Pour esquisser un prolongement à cette conception, nous pourrions songer au projet romantique d’Iéna, héritier de la troisième Critique, et qui dans son ensemble vise précisément à maintenir la tension dégagée dans l’événement : faire une place à l’Histoire, à l’inscription de l’homme dans la contingence d’un ici et d’un maintenant, tout en conservant la réflexivité transcendantale et ses concepts, hérités en droite ligne de la pensée kantienne. Et c’est une grande part de la modernité poétique, au moins jusqu’à Proust, qui hérite de cette question. L’inscription de l’art romantique sous le signe du sublime tient sans doute bien moins au développement d’une esthétique du grandiose ou de l’héroïsme qu’à la mise en forme d’un questionnement métaphysique portant, entre autres, sur le rapport de l’homme à son histoire, questionnement cristallisé dans une poïétique de l’événement — création mais aussi épreuve de ce dernier — développée chez divers auteurs tels que Nerval, Baudelaire, Proust[55], pour ne citer qu’eux. Il ne s’agit donc pas d’échanger une abstraction autonome pour une autre : l’événement-basculement n’est pas, semble-t-il, qu’un autre avatar d’un événement-surgissement, mais renvoie à un travail précis de l’imagination qui s’incarne de façon singulière chez chacun de ces auteurs. Leur intérêt ne résiderait pas pour autant dans une illustration de la théorie développée ici : ces poétiques poursuivent plutôt la théorie et, chacune singulièrement, contribuent à travailler ce paradoxe de l’événement dont le sublime concentre l’expérience. Ce n’est qu’en poésie que nous pouvons dire, avec René Char, « l’éclair me dure », ce court fragment de La Parole en Archipel qui reprend l’image si chère au Pseudo-Longin — l’éclair — pour condenser en quelques mots le paradoxe structurant la temporalité de l’expérience du sublime.
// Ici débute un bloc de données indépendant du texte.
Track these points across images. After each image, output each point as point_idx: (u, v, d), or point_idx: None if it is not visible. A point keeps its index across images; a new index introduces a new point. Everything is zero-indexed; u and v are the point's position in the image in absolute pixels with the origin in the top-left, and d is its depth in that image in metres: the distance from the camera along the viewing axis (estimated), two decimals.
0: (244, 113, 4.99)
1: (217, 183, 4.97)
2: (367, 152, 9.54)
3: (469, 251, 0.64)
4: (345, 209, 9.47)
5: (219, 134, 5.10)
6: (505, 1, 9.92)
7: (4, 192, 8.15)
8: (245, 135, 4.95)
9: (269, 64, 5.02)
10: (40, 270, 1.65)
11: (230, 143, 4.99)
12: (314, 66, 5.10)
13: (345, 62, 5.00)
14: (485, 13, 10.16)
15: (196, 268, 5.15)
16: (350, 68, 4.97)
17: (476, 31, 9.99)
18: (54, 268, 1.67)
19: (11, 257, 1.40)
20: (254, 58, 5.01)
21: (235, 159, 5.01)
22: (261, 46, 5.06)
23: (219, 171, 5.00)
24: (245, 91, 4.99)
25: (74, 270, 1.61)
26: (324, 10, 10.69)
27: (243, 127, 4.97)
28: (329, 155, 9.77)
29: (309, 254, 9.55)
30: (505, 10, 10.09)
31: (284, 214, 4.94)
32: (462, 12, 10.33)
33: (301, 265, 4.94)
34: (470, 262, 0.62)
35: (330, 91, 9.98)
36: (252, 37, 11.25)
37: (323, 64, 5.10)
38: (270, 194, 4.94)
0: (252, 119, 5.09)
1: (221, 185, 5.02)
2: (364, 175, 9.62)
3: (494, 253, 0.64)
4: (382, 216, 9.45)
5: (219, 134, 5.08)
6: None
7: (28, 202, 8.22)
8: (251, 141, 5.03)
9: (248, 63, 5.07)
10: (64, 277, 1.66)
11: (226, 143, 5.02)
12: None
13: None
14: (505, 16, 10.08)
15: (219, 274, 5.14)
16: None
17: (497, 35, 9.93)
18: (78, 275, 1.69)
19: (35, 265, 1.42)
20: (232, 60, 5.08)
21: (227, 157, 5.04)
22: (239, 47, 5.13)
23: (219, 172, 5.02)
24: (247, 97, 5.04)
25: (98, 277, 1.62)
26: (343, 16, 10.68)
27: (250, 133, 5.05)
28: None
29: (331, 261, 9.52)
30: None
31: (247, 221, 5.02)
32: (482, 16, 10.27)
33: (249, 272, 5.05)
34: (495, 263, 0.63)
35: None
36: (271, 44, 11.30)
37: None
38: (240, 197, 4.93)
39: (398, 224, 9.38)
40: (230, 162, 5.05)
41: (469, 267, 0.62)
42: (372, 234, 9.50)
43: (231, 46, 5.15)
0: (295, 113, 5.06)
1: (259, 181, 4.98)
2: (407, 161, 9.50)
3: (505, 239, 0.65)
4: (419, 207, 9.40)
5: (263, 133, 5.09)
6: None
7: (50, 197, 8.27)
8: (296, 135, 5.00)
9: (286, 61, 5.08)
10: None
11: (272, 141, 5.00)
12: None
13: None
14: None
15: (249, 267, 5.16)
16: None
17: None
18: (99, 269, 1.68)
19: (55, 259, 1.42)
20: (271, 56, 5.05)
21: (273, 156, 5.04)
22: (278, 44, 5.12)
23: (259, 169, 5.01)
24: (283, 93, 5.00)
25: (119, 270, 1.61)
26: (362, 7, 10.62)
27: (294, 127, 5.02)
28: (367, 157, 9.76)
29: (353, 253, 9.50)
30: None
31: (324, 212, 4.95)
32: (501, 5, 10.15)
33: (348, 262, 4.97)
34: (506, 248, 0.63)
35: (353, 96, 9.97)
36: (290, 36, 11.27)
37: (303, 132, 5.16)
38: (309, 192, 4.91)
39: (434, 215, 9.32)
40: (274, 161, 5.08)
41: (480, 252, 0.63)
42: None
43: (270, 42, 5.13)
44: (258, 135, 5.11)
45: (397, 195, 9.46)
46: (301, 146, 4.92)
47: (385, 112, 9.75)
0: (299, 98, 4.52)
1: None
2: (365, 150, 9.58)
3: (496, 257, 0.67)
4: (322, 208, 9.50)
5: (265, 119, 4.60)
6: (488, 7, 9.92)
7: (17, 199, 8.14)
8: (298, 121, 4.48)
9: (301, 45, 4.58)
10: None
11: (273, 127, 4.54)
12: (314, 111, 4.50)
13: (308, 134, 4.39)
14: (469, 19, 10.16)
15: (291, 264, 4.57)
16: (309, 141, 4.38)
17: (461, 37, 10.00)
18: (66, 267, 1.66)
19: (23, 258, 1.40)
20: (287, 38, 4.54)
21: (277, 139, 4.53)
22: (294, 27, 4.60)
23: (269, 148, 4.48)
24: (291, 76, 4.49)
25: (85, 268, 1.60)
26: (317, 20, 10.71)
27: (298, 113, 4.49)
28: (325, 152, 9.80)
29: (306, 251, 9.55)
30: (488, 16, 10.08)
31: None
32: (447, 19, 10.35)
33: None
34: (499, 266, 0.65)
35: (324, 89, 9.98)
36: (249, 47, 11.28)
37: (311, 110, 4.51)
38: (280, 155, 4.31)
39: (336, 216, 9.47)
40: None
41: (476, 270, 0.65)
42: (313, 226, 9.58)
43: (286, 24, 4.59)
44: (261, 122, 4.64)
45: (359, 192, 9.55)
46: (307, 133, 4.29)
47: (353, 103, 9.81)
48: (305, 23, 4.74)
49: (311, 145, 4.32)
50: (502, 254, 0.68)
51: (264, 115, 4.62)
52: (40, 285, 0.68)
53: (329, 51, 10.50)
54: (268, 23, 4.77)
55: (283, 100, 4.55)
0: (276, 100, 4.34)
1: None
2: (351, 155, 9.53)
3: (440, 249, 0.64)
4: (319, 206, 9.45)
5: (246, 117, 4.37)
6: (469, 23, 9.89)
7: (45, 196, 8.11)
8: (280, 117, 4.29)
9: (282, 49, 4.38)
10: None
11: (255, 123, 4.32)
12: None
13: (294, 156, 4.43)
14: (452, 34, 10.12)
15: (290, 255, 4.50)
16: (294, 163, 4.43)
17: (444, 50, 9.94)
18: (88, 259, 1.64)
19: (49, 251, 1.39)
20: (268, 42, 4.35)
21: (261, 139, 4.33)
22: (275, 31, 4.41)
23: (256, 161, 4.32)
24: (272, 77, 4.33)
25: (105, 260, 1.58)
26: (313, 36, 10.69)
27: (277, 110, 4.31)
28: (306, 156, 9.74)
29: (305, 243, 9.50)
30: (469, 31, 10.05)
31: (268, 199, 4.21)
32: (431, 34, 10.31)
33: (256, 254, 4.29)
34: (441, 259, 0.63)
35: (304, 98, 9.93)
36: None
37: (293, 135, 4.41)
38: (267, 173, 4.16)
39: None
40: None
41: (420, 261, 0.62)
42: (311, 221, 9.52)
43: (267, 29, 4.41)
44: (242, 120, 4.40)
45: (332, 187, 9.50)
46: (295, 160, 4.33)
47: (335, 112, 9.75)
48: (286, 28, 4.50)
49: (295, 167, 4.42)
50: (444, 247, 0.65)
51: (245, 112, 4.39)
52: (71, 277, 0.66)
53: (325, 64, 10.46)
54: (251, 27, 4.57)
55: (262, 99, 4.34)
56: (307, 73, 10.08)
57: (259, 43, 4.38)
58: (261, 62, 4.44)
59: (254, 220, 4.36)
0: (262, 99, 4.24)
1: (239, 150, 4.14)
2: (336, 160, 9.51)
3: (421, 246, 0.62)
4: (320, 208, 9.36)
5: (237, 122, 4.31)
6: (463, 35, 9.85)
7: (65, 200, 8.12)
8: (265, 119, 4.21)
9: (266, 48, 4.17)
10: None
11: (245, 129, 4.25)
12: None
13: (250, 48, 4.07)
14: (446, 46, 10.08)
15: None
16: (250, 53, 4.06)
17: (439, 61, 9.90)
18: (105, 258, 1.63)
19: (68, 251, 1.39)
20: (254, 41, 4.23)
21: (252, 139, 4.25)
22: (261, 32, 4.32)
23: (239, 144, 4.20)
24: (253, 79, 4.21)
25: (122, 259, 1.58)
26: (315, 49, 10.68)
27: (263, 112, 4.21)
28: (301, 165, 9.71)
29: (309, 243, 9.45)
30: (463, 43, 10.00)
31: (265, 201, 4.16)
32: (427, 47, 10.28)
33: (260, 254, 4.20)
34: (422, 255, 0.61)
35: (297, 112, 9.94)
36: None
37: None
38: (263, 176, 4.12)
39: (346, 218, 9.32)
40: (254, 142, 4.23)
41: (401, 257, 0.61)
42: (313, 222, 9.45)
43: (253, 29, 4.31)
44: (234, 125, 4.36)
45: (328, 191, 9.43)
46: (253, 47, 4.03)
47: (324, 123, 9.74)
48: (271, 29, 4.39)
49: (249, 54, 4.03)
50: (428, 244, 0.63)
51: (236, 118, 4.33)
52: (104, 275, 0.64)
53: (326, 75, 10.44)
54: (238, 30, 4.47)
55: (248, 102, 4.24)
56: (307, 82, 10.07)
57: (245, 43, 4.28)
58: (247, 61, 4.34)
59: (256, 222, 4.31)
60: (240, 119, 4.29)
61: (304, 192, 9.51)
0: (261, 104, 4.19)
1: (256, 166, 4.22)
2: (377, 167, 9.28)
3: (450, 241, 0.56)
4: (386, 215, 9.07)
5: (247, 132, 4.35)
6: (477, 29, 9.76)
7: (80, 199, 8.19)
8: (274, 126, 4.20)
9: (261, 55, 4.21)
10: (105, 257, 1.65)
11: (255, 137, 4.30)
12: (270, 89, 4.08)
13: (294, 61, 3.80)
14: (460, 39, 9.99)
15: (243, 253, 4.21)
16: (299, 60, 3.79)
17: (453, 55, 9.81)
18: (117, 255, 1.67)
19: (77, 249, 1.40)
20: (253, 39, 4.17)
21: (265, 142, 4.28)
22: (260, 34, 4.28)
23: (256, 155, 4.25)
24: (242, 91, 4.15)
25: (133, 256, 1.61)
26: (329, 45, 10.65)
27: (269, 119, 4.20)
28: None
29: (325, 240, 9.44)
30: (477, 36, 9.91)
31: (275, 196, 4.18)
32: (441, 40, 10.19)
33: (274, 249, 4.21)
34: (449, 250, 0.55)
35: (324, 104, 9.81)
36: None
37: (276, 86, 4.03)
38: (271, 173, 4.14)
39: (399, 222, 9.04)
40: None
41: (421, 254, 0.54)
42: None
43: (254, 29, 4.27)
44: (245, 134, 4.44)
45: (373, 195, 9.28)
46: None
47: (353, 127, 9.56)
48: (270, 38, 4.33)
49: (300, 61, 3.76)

En conclusion, le sublime est événement esthétique non parce qu’il créerait abstraitement « du sens », mais parce qu’il incarne simultanément le jugement et l’expérience d’une représentation de l’imagination qui amène l’esprit non à connaître des Idées de la raison, mais à les penser, ouvrant l’imagination à une infinité de possibles non déterminables d’avance sous une règle. Le sublime serait dès lors au départ d’une esthétique de l’événement, une expérience du temps (mais également d’autres notions structurant notre rapport au monde). Cette expérience se déploierait dans une duplicité paradoxale, faisant appel, depuis le sensible, à une reformulation réflexive du principe de temporalité pouvant trouver place, par exemple, en poésie. En effet, notre analyse de l’événement du sublime ne nous a permis que de dégager la structure formelle de cette expérience. Encore s’agirait-il de voir quelles Idées esthétiques pourraient être développées en poésie, sous le signe du génie, et en quoi elles travailleraient nos représentations, par l’intermédiaire du jugement esthétique du sublime. Pour le dire avec J.-P. Larthomas, « l’oeuvre d’art n’a pas le privilège surhumain sur une sorte de “science intuitive” du troisième genre. Mais elle a celui d’informer la sensibilité et le “sens commun” esthétique, pour les enrichir de résonances dans l’effort vers la pensée qui questionne[56]. » Dans les différentes mises en forme poétiques de l’expérience du temps, que nous jugerions sublimement, nous pourrions donc identifier précisément en quelle façon, de quelle manière, l’Idée esthétique nous donnerait « à penser en plus d’un concept bien des choses indicibles, dont le sentiment anime la faculté de connaissance et qui inspire à la lettre du langage un esprit[57] ».